De sacrées histoires, ces Histoires sacrées de Judith, Madeleine et Cécile que l’Ensemble Correspondances de Sébastien Daucé fait entendre et voir dans le beau programme produit par le Théâtre de Caen et l’abbaye de Royaumont ! La Chapelle de la Trinité à Lyon s’est transfigurée en paysage de Terre Sainte sous une douce lumière, qui irrigue de la coupole baroque au décor minimaliste de la scène. Une soirée aboutie grâce à la jeunesse dynamique de la distribution, dont la qualité paraît bâtir une chapelle toute vocale sur de solides piliers, des instrumentistes exquis tout à leur écoute et une direction aussi sensible que juste : du son avant toute chose, sublimée par une ornementation visuelle, où les tableaux vivants se font et se défont au gré de la théâtralité musicale.
O sacramentum pietatis : le prélude aux Histoires sacrées vit de la présence de Lucile Richardot en soliste bas-dessus, comprenez « contralto », en langue baroque, dont le troublant organe androgyne, riche en harmoniques et versatile en ornements, peut vous faire croire à un castrat qu’on aurait mis en jupon. La courte pièce nous introduit dans les sonorités sacrées de Charpentier, mais aussi dans le paysage minimal de Terre Sainte, un rocher surmonté d’un olivier, comme dans le principe des tableaux vivants en constante inconstance (par là, une parfaite image du baroque), succession enchanteresse.
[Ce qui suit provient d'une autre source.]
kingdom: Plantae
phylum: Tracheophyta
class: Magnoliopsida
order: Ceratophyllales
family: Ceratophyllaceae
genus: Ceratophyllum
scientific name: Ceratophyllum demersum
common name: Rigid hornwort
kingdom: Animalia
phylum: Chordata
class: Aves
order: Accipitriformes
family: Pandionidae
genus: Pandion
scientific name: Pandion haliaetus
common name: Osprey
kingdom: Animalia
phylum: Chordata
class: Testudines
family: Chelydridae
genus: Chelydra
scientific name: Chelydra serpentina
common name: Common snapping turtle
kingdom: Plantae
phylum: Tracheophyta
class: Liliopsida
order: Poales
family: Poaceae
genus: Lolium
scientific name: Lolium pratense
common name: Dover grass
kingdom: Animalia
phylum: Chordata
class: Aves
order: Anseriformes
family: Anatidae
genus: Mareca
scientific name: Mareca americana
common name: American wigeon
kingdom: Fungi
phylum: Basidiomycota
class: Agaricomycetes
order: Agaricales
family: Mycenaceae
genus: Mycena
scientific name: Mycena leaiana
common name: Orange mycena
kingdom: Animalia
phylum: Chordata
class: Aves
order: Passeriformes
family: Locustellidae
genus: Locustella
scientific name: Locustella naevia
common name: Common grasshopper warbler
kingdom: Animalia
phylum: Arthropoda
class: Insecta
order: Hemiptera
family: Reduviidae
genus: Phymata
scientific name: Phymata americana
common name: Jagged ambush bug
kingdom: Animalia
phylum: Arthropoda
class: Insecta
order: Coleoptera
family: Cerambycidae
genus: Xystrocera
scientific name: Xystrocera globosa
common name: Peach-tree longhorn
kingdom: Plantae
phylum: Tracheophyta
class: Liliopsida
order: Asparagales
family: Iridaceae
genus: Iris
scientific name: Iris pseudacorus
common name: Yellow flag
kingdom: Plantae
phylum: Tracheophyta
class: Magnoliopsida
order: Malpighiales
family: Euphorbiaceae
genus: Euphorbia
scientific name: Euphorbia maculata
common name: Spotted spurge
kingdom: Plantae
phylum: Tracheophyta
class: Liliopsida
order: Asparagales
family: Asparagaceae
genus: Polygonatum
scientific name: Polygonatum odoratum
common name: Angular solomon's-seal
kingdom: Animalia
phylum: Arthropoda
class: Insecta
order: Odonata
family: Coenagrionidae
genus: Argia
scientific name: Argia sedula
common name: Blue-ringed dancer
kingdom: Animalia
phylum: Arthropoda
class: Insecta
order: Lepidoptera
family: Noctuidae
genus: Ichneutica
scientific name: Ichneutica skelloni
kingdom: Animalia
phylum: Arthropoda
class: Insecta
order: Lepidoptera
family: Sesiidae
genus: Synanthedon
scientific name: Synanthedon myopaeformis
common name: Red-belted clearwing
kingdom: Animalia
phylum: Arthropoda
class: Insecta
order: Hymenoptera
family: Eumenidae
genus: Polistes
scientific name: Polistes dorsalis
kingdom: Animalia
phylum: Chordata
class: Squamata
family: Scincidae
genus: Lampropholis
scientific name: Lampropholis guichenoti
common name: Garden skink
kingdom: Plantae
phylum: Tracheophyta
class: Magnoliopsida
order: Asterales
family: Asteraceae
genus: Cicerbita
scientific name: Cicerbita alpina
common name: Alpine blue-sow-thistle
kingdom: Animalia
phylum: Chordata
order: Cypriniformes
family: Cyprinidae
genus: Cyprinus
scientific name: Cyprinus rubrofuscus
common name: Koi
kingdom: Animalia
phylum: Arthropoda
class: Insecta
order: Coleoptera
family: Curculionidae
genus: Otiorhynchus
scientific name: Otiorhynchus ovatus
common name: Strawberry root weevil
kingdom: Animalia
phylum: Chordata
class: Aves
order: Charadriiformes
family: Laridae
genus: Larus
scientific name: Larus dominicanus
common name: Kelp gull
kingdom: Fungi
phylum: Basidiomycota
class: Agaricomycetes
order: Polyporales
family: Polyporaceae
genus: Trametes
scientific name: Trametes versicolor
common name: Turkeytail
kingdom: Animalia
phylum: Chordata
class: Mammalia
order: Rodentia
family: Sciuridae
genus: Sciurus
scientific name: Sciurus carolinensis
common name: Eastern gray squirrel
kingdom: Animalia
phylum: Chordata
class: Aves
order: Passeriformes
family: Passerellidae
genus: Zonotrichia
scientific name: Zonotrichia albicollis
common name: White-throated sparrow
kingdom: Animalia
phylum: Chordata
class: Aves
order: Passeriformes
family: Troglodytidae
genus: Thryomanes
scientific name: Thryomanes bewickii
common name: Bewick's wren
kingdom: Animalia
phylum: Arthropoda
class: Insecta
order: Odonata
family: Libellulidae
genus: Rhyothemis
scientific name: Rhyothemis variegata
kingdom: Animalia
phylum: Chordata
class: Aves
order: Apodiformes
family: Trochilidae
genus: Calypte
L’histoire de Judith (Judith sive Bethulia liberata), cette veuve exemplaire qui dit d’abord ses quatre vérités au souverain Ozias avant de trouver l’art et la manière de couper la tête de l’Assyrien Holopherne sans le moindre état d’âme, est l’une des plus spectaculaires et sanglantes de l’Ancien Testament. Elle fait de la protagoniste l’une des héroïnes du peuple d’Israël, et Caroline Weynants possède tous les dons vocaux et dramatiques pour crédibiliser le rôle qu’elle incarne : la fermeté belliqueuse, la combativité épique, la profonde piété (un délice, le « Domine Deus »), la séduction raffinée, qui s’expriment au moyen d’une grâce vocale capable de figurer la féminité la plus cajoleuse, accompagnée par la basse continue berçante, comme l’acuité d’une lame d’acier. J’ai tout de même failli avoir pitié du sinistre Holopherne, sa victime : non pour l’abjection de son caractère, auquel fait croire le jeu efficace de Renaud Brès, gestuellement et vocalement, mais pour le baryton, pardon, la basse-taille de ce dernier, vivante, naturelle, forte.
Quoique ces courts drames musicaux soient donnés en latin, l’expressivité des chanteurs, stimulée par la direction, garantit, en plus des utiles surtitres, la parfaite compréhension des pleurs de Magdalena Lugens. Plus lyriques, de superbes hymnes (In Odorem Unguentem et Sub tuum praesidium), limpides, font monter vers la coupoles des sons d’une stupéfiante pureté, émis dans la plus grande perfection collective : respiration, équilibre des pupitres, commune évolution des valeurs longues, appropriation de l’espace par la voix, qui l’habite. C’est d’une beauté…
Dans le martyre de sainte Cécile se démarquent encore d’autres beaux talents du jeune mouvement baroque : le soprano très concentré de Judith Fa, la basse noble de Nicolas Brooymans, la légèreté délicate de Davy Cornillot en narrateur, Etienne Bazola, un Valérien naturel à la voix suave.
Ce qu’il y a d’extraordinaire avec ces chanteurs, c’est qu’on aurait du mal à dire s’ils sont de meilleurs solistes ou choristes : la qualité de leur formations individuelles et leur rigueur collective, puis leur excellente direction par Sébastien Daucé font des constellations variables en solo, duo, trio et chœurs d’incessantes épiphanies, rendues possibles par un ensemble instrumental qui possède la même exigence, la même joie : les Correspondances sont parmi les meilleurs ensembles baroques français du moment.
Dans son astucieuse mise en scène et l’esthétique du tableau, séduisant et mobile, Vincent Huguet est immédiatement identifiable. Il a le don et le savoir-faire capable de sublimer un moment vocal et dramatique par la disposition des corps, Madeleine étendue sur un rocher, trois filles entrelaçant leurs voix dans l’intimité d’une chambre, Judith, parlant debout à son peuple, Cécile, résistant au tyran Tiburce, l’indécrottable païen.
Qu’on nous chante encore en latin, qu’on nous en redonne, de ces histoires sacrées, disent les yeux et réclament les oreilles du public, avant d’être happés par les prémices des Lumières lyonnaises, qui attendent déjà dehors, par le froid des rues d’hiver, qu’on traverse dans une sérénité allègre, emportant la chaleur du baroque dans le cœur.